依頼内容 1 —
抜粋によると、ジオランダー CV G058は2012年に発売されたどのモデルの後継でしょうか。
依頼内容 2 —
抜粋で新開発のトレッドパターンの特徴として「」付きで挙げられている名称を、すべて書き出してください。

今回試したジオランダー CV G058は、2012年に発売した「ジオランダー SUV」の後継モデル。街中での走行に対応しつつ、快適なロングドライブにも応えるよう進化させたグランドツーリングタイヤだ

 G058は、M+Sタイヤの強みである耐摩耗性や浅雪での性能を確保する一方で、M+Sタイヤが不得手とする静粛性や乗り心地を大幅に改善するとともに、ウェット性能を大きく向上させるなど、トータルでの性能を高めたとしている。

 そのためにいくつもの技術を搭載している。まず、M+S性能の軸となる部分については、先進のシリカ技術を駆使した専用コンパウンドにより低温でもやわらかさを維持し、ウェットや降雪を含むさまざまな路面状況下での安定した走りを実現するとともに、転がり抵抗と摩耗性能を両立している。

 また、新開発のトレッドパターンには、最適に配置したサイプと溝によりエッジ効果を高め、滑りやすい路面でのトラクションを確保する「サイプベースパターン」、路面を問わない優れたトラクションと耐ハイドロプレーニング性能を両立する「4コンビネーショングルーブ」、3Dサイプによりブロックの倒れ込みを抑制しドライ性能と耐偏摩耗性能を高めるとともに、ウェット路面や急な降雪時でも優れたトラクションを発揮する「2-3Dコンビネーションサイプ」、各ブロック列をずらすことでピッチノイズを分散させ耳障りな音域のパターンノイズを低減する「5ピッチ・バリエーション」など、舗装路でのドライバビリティにも寄与する多くの特徴が与えられている。

提供項目 —

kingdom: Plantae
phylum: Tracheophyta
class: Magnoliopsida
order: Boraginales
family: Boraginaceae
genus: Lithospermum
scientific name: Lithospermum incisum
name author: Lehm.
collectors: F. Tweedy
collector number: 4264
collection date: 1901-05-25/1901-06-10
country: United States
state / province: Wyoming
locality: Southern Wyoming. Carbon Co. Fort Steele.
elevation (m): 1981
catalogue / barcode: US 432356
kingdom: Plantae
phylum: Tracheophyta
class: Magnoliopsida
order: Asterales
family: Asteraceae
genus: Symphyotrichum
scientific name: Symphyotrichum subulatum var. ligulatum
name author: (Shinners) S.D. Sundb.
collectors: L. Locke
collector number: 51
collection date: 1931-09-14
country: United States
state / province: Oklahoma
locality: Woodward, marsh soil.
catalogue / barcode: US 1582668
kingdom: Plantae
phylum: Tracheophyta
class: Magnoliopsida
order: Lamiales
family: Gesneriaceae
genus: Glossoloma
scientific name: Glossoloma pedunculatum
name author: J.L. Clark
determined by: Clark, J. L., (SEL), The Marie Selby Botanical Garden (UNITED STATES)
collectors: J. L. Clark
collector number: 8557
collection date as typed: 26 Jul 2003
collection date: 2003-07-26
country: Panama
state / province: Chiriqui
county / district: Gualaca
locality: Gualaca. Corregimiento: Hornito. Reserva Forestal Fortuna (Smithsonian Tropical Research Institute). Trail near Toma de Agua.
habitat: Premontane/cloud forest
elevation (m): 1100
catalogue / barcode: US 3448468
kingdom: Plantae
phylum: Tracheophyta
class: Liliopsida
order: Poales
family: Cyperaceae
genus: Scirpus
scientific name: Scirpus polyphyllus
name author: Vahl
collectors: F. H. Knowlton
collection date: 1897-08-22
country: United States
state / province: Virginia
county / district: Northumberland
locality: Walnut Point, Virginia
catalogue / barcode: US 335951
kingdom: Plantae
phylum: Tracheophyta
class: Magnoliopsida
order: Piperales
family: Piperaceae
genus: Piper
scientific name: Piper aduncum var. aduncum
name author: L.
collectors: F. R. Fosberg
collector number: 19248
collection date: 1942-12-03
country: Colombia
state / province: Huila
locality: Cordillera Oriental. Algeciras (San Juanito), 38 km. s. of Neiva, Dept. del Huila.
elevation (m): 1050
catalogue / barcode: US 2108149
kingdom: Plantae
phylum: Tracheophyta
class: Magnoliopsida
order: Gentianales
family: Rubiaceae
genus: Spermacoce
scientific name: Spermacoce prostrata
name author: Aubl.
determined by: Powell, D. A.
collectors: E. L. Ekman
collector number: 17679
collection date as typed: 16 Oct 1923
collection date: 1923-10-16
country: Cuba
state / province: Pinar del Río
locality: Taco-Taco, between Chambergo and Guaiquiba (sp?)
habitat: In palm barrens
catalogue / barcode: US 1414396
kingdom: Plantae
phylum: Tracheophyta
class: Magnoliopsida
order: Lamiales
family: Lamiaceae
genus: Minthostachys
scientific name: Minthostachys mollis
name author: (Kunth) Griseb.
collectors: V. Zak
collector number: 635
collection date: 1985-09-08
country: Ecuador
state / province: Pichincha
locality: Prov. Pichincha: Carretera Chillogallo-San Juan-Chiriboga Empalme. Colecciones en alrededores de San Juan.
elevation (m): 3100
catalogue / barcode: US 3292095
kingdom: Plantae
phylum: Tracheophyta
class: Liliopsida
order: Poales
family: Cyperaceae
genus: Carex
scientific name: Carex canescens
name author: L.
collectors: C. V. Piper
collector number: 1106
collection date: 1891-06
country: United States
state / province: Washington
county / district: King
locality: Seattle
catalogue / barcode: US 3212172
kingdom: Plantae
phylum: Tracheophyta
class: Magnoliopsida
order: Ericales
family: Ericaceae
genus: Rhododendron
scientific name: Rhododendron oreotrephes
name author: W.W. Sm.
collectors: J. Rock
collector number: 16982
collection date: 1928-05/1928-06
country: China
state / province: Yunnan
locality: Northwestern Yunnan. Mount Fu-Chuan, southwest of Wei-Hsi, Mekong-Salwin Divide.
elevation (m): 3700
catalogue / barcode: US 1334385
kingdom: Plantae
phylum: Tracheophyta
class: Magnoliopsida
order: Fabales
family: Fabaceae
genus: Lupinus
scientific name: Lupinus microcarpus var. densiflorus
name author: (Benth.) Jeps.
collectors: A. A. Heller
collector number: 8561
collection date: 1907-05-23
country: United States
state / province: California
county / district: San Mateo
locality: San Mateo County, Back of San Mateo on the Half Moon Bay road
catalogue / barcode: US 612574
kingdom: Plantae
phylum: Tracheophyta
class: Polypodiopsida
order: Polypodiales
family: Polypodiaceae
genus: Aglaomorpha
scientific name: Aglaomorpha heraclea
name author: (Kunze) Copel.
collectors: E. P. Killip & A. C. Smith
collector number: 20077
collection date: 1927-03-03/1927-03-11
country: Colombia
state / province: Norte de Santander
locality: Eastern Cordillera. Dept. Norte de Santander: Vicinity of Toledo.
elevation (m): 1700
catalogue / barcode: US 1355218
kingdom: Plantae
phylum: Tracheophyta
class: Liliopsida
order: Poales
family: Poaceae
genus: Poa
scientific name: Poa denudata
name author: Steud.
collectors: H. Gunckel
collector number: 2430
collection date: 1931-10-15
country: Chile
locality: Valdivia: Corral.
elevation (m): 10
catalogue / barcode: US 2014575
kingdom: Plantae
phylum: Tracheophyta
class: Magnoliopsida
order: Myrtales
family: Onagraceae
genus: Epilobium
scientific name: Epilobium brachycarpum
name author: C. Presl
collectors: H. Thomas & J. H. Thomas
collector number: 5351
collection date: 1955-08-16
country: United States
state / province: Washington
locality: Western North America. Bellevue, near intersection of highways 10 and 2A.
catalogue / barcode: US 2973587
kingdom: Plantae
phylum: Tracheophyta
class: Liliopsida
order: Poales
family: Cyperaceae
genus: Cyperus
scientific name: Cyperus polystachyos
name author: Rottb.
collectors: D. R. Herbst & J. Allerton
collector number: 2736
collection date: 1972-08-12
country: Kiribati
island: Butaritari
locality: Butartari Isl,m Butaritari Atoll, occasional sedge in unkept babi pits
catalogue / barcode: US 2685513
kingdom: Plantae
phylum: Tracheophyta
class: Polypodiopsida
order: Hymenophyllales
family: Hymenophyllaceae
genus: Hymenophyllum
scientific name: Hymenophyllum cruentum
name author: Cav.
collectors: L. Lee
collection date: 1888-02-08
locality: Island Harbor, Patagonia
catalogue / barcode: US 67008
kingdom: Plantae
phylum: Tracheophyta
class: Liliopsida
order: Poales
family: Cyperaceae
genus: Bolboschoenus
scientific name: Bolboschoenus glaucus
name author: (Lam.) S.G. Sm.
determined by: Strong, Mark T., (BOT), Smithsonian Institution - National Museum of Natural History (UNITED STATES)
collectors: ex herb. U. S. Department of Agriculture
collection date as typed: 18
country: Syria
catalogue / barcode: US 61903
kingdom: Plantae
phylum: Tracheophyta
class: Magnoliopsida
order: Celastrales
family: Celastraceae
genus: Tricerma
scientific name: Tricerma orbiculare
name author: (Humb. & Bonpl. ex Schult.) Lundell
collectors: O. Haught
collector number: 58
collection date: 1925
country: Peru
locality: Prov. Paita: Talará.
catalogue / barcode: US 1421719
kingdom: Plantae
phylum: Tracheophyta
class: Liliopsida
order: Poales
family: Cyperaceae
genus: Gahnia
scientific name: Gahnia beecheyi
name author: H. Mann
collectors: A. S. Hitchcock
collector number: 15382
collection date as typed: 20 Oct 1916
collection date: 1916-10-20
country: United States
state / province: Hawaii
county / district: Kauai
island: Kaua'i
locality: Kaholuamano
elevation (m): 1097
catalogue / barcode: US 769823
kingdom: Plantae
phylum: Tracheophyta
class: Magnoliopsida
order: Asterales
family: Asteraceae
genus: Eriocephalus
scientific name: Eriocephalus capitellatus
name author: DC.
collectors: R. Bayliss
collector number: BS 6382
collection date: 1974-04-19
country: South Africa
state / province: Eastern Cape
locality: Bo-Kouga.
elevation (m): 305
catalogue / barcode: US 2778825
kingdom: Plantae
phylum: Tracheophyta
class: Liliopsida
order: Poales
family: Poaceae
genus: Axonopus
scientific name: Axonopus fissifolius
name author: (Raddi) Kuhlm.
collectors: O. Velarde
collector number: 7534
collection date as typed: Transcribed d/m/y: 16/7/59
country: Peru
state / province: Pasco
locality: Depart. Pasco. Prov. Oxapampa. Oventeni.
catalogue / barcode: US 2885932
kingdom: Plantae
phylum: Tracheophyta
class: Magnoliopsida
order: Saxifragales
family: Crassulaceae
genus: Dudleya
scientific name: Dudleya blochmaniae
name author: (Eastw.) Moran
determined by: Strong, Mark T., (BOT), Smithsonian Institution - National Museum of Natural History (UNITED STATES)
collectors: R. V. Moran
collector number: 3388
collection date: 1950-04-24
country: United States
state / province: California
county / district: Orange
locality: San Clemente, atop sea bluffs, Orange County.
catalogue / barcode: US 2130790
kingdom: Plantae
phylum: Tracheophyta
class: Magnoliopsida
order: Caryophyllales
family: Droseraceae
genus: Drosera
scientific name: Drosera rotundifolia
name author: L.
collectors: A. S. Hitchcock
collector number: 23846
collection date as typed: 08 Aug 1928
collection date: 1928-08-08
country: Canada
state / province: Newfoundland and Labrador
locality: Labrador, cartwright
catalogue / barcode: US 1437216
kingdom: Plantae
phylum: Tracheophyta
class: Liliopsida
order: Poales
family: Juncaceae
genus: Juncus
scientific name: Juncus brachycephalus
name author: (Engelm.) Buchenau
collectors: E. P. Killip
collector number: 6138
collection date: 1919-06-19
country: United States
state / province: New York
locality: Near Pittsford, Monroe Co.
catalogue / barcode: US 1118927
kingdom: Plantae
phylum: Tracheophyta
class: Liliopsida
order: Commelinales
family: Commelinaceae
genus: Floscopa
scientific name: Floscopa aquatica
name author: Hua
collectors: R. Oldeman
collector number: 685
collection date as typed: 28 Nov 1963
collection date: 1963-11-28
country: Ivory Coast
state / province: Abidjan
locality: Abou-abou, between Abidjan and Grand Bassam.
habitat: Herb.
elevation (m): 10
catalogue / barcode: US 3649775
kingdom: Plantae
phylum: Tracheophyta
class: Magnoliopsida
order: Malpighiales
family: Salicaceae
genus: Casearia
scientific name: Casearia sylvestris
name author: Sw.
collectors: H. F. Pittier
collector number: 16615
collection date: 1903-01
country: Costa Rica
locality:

回答 1 —
ジオランダー SUV

回答 2 —
- サイプベースパターン
- 4コンビネーショングルーブ
- 2-3Dコンビネーションサイプ
- 5ピッチ・バリエーション